Dr. Herman’s bike crash left him with five ribs broken in multiple spots and a ruptured lung. Although he was lucky to be alive, his journey to recovery didn’t stop when he arrived at CMC – and it certainly didn’t stop when he went home, either. In the weeks and months following his accident, Dr. Herman underwent rehabilitation to regain his strength and was even readmitted to the hospital two more times – once for another life-threatening bleed in his chest, then finally for lung surgery to clean out the damage from the bleeding.  

Dr. Herman discovered firsthand that the real challenges with getting better start as patients begin navigating life outside of the hospital. But like many patients before him, his care team stuck by his side every step of the way, letting him know what to do and where to go to get the care he needed. “Taking care of patients goes beyond the initial meeting,” explains William Miles, MD, Dr. Herman’s critical care surgeon at CMC. “It’s helping them know what to expect when they leave and preparing them for what can happen next.”
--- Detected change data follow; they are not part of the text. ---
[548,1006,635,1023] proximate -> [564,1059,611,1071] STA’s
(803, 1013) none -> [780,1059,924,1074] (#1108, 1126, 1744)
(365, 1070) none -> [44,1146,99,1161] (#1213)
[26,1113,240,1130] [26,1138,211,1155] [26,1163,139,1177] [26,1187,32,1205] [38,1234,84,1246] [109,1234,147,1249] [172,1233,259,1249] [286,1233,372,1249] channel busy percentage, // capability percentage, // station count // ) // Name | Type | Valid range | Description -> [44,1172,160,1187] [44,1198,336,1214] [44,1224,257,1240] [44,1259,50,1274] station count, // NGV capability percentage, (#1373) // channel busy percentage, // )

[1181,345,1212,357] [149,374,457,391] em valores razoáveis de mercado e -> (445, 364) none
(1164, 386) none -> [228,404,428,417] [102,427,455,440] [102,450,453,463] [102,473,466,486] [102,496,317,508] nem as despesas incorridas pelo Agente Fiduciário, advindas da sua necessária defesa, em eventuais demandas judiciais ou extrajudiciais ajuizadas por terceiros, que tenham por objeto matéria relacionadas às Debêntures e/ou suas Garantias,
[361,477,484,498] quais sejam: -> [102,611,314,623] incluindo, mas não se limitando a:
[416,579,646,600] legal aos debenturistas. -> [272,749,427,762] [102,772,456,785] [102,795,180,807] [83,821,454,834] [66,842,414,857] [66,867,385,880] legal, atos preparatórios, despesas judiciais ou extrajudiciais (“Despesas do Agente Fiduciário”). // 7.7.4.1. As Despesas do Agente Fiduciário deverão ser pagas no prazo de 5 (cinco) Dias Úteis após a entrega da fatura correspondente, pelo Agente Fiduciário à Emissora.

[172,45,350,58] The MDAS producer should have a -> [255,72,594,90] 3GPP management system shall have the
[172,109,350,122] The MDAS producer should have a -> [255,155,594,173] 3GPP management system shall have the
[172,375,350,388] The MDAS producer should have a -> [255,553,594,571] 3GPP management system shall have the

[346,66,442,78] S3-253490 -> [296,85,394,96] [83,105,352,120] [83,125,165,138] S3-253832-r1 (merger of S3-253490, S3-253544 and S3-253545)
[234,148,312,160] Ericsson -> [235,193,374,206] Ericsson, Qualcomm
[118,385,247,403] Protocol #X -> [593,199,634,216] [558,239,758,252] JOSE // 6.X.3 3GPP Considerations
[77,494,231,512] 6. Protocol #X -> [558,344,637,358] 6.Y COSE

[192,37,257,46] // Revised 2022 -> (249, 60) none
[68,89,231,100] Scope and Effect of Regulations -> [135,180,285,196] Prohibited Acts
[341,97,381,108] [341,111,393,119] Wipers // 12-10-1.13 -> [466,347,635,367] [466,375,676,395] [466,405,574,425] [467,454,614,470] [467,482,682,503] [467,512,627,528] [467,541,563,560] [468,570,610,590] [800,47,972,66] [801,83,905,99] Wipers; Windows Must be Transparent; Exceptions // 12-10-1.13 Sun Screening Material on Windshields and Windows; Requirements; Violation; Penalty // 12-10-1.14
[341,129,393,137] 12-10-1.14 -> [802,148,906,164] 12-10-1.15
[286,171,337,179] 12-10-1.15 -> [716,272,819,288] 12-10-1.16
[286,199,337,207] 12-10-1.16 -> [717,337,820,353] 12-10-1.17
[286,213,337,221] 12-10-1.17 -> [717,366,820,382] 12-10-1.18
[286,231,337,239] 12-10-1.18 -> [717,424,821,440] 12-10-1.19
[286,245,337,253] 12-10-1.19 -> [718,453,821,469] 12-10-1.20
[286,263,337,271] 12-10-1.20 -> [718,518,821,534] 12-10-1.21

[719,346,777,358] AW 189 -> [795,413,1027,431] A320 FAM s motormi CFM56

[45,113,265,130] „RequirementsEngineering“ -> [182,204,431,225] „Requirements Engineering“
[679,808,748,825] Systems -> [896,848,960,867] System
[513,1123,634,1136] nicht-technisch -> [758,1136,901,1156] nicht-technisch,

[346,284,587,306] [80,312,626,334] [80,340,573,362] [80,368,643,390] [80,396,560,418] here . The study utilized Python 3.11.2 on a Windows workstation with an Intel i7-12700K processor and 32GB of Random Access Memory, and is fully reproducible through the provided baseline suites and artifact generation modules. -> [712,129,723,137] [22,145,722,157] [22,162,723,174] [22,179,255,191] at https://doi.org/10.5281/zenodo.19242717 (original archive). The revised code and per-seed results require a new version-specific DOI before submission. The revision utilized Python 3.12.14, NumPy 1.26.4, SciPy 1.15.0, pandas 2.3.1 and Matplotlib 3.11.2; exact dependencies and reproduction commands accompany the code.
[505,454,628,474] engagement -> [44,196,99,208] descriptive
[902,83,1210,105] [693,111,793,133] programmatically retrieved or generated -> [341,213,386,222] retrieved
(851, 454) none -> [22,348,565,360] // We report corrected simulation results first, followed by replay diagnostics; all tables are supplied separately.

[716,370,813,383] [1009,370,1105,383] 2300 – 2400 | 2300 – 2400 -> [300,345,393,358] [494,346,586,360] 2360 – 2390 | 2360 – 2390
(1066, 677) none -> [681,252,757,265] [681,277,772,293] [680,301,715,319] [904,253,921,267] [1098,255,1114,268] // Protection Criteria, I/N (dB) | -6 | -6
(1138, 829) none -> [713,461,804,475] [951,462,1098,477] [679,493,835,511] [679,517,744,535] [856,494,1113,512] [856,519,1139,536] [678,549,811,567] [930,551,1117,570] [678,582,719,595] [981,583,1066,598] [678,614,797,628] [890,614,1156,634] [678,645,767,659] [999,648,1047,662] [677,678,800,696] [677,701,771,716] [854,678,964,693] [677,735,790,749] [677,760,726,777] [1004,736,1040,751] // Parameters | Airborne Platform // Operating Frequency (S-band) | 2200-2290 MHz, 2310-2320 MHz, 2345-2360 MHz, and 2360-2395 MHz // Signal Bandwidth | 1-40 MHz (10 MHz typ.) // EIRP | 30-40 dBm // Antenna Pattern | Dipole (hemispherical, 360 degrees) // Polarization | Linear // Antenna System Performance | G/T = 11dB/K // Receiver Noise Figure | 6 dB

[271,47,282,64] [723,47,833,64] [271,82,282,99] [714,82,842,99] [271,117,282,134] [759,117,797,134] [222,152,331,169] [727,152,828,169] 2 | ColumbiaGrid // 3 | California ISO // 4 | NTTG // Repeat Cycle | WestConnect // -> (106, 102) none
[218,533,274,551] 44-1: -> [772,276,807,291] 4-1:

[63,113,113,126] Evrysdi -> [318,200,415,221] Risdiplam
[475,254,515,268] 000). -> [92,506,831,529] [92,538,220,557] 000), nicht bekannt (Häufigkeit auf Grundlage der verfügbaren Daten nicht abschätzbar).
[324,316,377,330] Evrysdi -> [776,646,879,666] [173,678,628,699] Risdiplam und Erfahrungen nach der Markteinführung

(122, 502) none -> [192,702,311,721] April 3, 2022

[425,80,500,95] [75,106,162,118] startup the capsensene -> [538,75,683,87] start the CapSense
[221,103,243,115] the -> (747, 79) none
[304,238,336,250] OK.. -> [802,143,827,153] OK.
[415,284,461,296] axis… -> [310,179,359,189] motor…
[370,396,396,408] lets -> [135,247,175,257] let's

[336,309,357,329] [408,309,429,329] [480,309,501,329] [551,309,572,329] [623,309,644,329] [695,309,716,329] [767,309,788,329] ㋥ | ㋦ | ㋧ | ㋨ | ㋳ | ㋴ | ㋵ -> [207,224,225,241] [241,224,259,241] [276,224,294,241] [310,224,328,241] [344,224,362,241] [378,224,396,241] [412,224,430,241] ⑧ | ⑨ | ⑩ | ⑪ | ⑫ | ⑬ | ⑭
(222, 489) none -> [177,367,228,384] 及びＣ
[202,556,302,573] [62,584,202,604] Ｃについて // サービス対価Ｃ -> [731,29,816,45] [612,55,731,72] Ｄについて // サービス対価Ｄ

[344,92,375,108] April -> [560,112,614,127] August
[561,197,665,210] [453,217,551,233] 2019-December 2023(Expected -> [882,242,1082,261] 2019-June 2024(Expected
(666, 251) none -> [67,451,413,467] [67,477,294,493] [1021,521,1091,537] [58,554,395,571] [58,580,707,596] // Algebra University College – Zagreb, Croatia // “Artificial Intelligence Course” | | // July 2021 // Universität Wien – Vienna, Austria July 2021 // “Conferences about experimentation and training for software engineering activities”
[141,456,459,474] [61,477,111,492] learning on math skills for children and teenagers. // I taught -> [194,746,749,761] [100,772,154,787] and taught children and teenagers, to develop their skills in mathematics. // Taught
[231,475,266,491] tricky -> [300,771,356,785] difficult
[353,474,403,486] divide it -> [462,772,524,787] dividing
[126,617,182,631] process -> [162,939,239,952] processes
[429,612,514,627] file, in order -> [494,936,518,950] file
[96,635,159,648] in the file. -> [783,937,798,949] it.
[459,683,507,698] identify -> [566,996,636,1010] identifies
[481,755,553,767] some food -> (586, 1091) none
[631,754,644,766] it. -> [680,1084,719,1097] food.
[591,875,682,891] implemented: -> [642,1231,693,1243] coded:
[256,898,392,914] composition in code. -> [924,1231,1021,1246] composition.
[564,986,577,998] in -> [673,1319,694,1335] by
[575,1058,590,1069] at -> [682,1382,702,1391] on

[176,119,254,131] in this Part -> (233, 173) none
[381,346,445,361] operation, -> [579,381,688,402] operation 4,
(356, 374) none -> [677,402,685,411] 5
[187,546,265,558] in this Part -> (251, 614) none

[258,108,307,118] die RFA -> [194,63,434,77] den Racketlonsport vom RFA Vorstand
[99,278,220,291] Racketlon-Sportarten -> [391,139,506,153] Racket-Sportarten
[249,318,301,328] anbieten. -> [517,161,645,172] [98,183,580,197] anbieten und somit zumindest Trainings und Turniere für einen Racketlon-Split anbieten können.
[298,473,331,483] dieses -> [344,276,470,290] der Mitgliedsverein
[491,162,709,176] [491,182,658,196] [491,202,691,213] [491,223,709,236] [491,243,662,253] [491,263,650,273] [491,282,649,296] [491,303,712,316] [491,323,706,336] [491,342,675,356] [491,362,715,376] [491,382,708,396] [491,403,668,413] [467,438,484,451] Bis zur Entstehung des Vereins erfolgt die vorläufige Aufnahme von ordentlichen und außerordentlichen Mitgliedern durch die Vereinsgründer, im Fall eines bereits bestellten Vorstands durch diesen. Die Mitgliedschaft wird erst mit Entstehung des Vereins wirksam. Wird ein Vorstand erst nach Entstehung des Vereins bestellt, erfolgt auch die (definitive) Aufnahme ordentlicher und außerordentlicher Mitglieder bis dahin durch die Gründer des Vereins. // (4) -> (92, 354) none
This level of follow-up care, says Dr. Miles, isn’t reserved just for fellow physicians – it’s for all patients. In fact, outside of Dr. Miles himself, not everyone knew Dr. Herman was a provider – to many members of his care team, he was just like any other patient.

“We do our best to treat everyone like family,” says Dr. Miles. “No matter who you are, we take care of everyone the same way. Everyone gets special treatment, so to speak.”

“I was one of the lives that was saved”

Now that he’s been on the other side of care, Dr. Herman has a bolstered appreciation for how important the full care team is. From the doctors to the nurses to the staff who help things run smoothly, he’s thankful for every single person who took care of him. “That team – they have enormous hearts,” he says. “They really helped me through it.”

Dr. Herman describes his accident, injury and the care he received as one of the most significant parts of his life to date – second only to his wedding day and the birth of his kids. “It was a personal experience of total humanity and to this day it’s changed me,” he says. “Now I see the good in everybody.”

Dr. Herman is back at work – he’s even back on the trails, though only on foot these days. He’s seen individual members of his care team in the months since his recovery, but he had one more group to thank.

In early October 2018, over a year since his accident, Dr. Herman surprised his first responder care team and thanked them for everything they did for him – for everything they do for all their patients. “I want them to know that they’re angels, that they’re lifesavers, and that I’m able to take care of my family, patients and teammates because of them – because of what they did that day,” he says. “We’re in the business of saving lives, and I was one of the lives that was saved.”